With one last push he wiped the memory on the comm unit and pushed the doors back open, wincing at the smears of blood he left on the glass, then dragged himself over the forecourt. The sight of the goods in the store made him realise how thirsty and hungry he was. But he was way beyond any stealth or slight of hand so he shuffled back into the trees and kept moving, putting his hunger and thirst back in his mental box with the pain.
It could h
ave been an hour later or it could have been ten minutes when it started to rain. He paused his uphill shuffle and laughed, tilting his head back. He revelled in the feel of the cool water rinsing the dried blood and muck from his face, revelled in the stinging feel of it getting into his wounds. He heaved a great sigh and took a moment just to feel it soak into his hair and the tatters of his clothes. The colonies' artificial weather never came close to that of the Earth and he knew as long as he lived he would never tire of the feel of being in amongst something so real and wild.
But it wasn't long before the pleasantness of the rain wore off and he began to shiver. His boiler suit was soaked and clung like dead skin. His legs seemed to be getting heavier. For a while he knew nothing except the cold making everything shudder and sting and the drag of his feet through the mud.
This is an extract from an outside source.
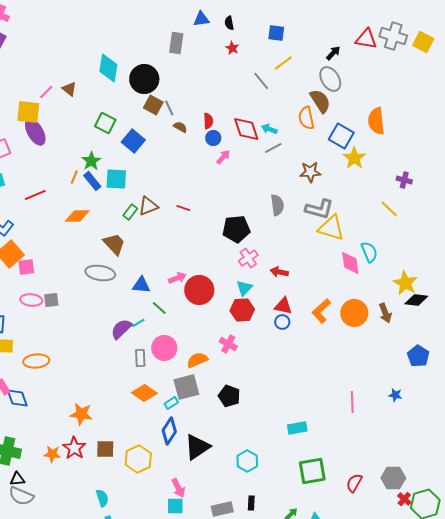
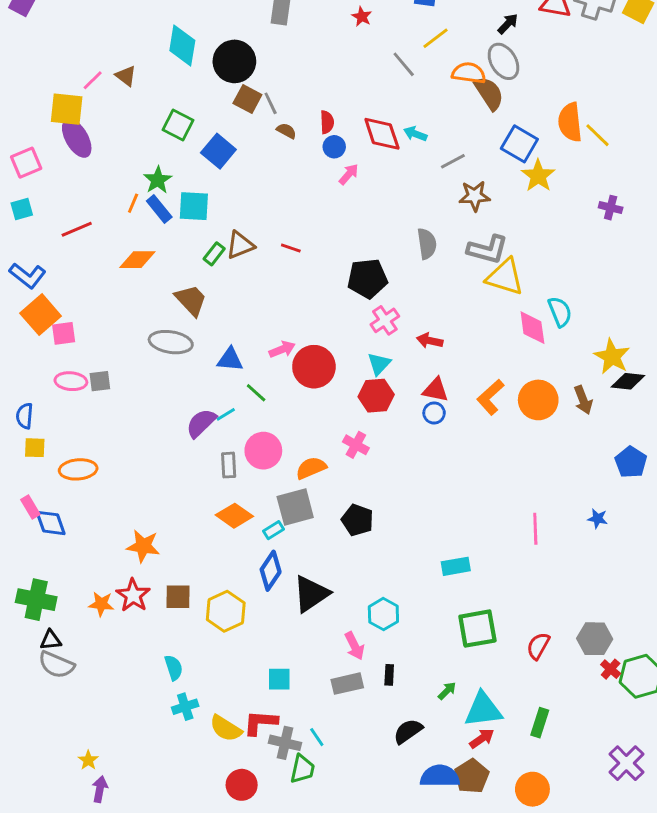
orange semicircle: (306, 118) -> (469, 73), moved, turned 110
gray line: (273, 148) -> (453, 161), moved
yellow line: (389, 209) -> (598, 135), moved
pink arrow: (178, 488) -> (354, 646), moved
It took a long time to pull himself back together and when he did he realised with a start that he was no longer on the main road but shambling up an overgrown dirt track. The rain had stopped at some point and the sky was pinpricked with stars. The sight of them made his heart lift and he kept moving forward, hoping that his autopilot had taken him down the right track.
Some indefinable time later he saw a tall, dark shape blotting out some of the stars ahead. He ignored the pain in his jaw and lips and let himself grin when he saw it was a church spire. He had made it. Even if there was no one there, even if no one came, he had made it.
The concrete steps that led up to the front door seemed like a cruel obstacle after everything else but he delved down deep and found the last shreds of his strength. It took him a moment to realise that the door stood ajar and there was the sound of familiar voices arguing within. Even if he'd wanted to stop his tattered smile he couldn't. He shouldered the door open and staggered in. Two figures were hunched in the shadowy pews and they fell silent when he entered.